[Study text Boundary: Start]

At odds over cruise ships

Mayor touts economic benefits; neighbors fear trash, vandalism

SALEM — The Grande Caribe pulled into the Blaney Street landing last week, a glimmering white ship carrying 64 passengers.

This was the first cruise vessel to dock here in five years, but it won’t be the last. Another ship may stop in October, and the 184-foot Grande Caribe, which sails the New England and Canadian coast, expects to return next year.

Even bigger plans are afloat.

Although Salem appears a likely port-of-call for small to medium-sized vessels, the city is also eyeing the occasional larger ship with more than 1,000 passengers and, if all goes well, up to a dozen cruise ship visits during the tourist season.

While the business community may be cheering, the next-door neighbors are concerned.

With that in mind, Mayor Kim Driscoll wrote a letter this month to residents in the Derby Street area to explain the city’s plans and try to allay some fears.

“In general, most cruise ships visiting Salem will be under 500 passengers,” she stated in an Aug. 15 letter. “While the berth at Footprint can support vessels carrying over 1,000 people, we do not anticipate that many ships of this size would be visiting during the course of a year.”

[Study text Boundary: End]

# Problems and tasks
#1 From the Salem cruise ship article, reproduce the part that opens with the words containing "At odds over" and closes with "return next year.".
#2 Answer these questions using the Salem cruise ship article:
(a) How many passengers was the Grande Caribe carrying when it docked at the Blaney Street landing?
(b) What is the length of the Grande Caribe?
(c) On what date was the mayor's letter to Derby Street area residents sent?
#3 Continue the Salem cruise ship article from the point at which it stops.

[Data records Boundary: Start]

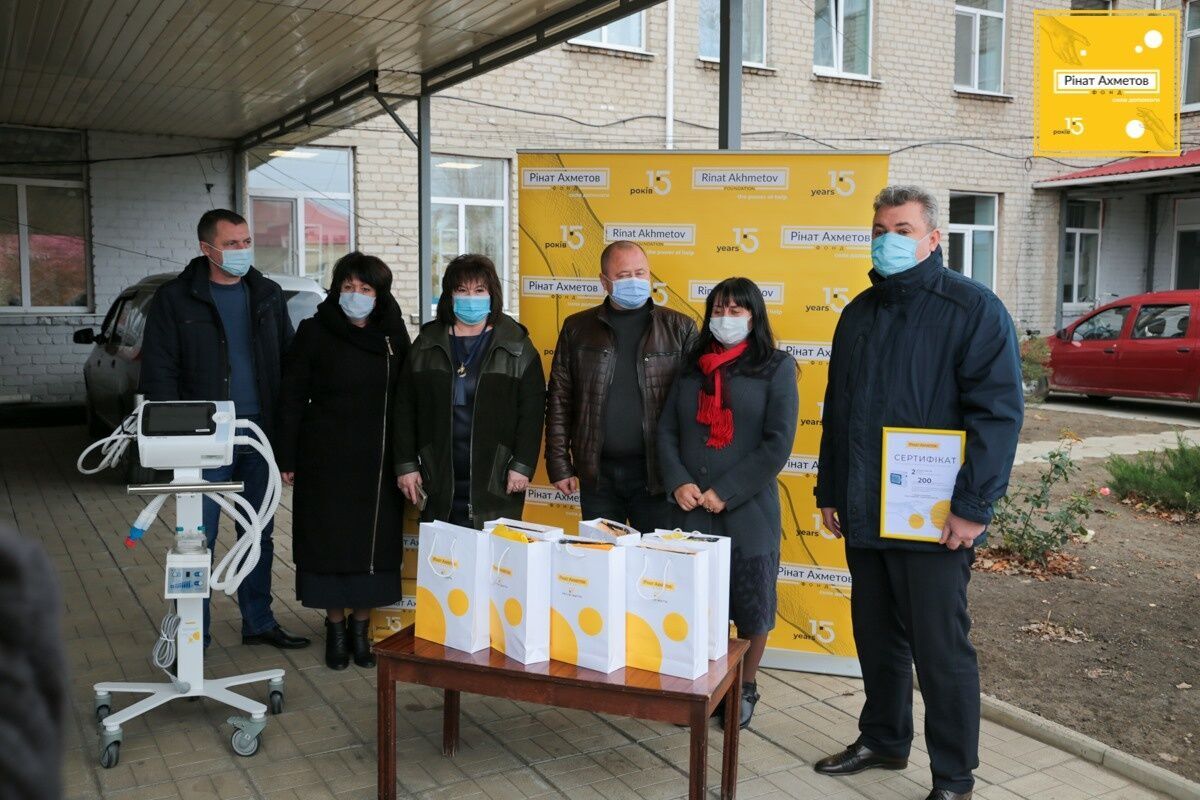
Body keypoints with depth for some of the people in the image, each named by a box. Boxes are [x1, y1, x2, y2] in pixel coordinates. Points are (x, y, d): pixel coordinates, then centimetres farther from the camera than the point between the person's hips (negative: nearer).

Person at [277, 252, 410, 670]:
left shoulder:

[Data records Boundary: End]
[Data records Boundary: Start]

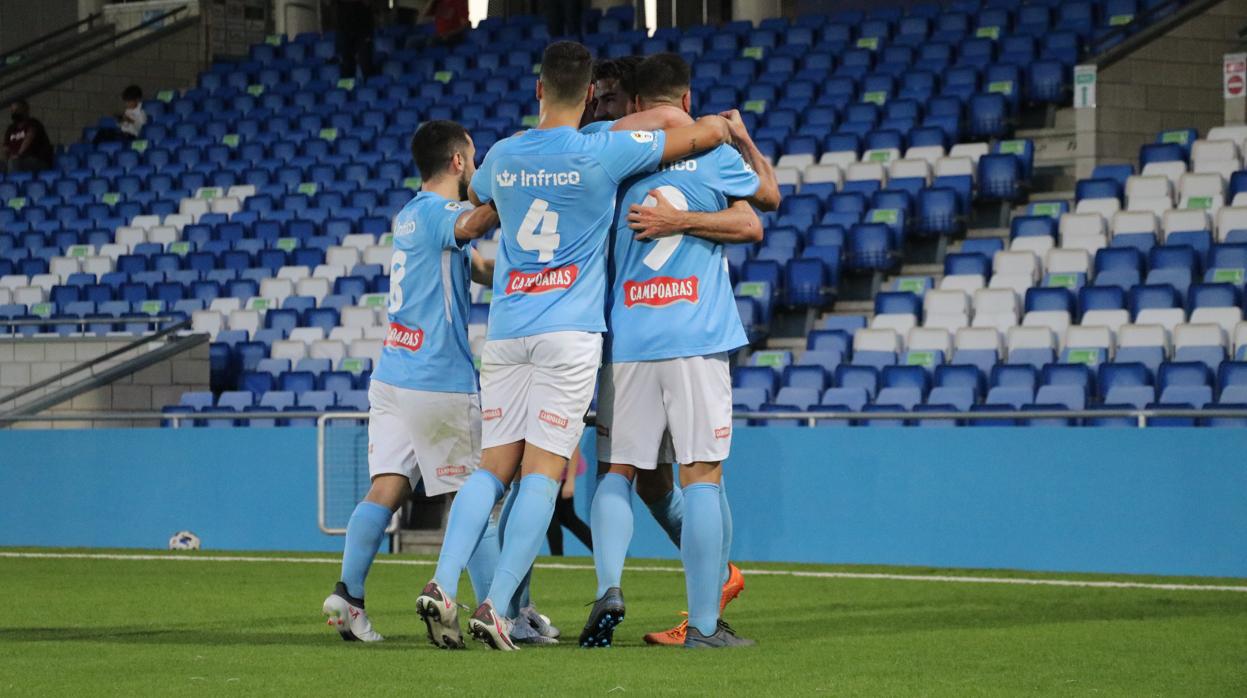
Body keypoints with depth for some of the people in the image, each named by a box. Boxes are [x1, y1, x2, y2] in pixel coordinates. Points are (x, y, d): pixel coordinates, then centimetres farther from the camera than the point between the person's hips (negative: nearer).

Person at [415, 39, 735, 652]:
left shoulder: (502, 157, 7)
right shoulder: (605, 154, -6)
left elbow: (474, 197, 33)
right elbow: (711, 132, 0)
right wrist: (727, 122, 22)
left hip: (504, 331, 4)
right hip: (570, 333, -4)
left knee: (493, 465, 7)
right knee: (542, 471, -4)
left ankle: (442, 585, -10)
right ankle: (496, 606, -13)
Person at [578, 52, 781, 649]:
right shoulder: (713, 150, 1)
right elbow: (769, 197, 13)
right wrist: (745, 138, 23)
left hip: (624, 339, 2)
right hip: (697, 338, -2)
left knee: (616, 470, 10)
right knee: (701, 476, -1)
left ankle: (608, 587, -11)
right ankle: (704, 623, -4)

[Data records Boundary: End]

# Answer set
#1
At odds over cruise ships

Mayor touts economic benefits; neighbors fear trash, vandalism

SALEM — The Grande Caribe pulled into the Blaney Street landing last week, a glimmering white ship carrying 64 passengers.

This was the first cruise vessel to dock here in five years, but it won’t be the last. Another ship may stop in October, and the 184-foot Grande Caribe, which sails the New England and Canadian coast, expects to return next year.

#2
(a) 64 passengers
(b) 184 feet
(c) Aug. 15

#3
The mayor mentioned Footprint Power, the owners of the 65-acre power plant site next to the ferry landing, because she is negotiating an agreement with them to use their dock and to build a pathway over to the Blaney Street landing. The power plant’s deep-water dock, which welcomed huge coal ships, is just off the federal channel and the ideal spot, officials say, for larger cruise ships.

In July, the city filed a request with the state to make improvements to the power plant dock in order to handle cruise ships. That has triggered a letter-writing campaign for and against the permit request.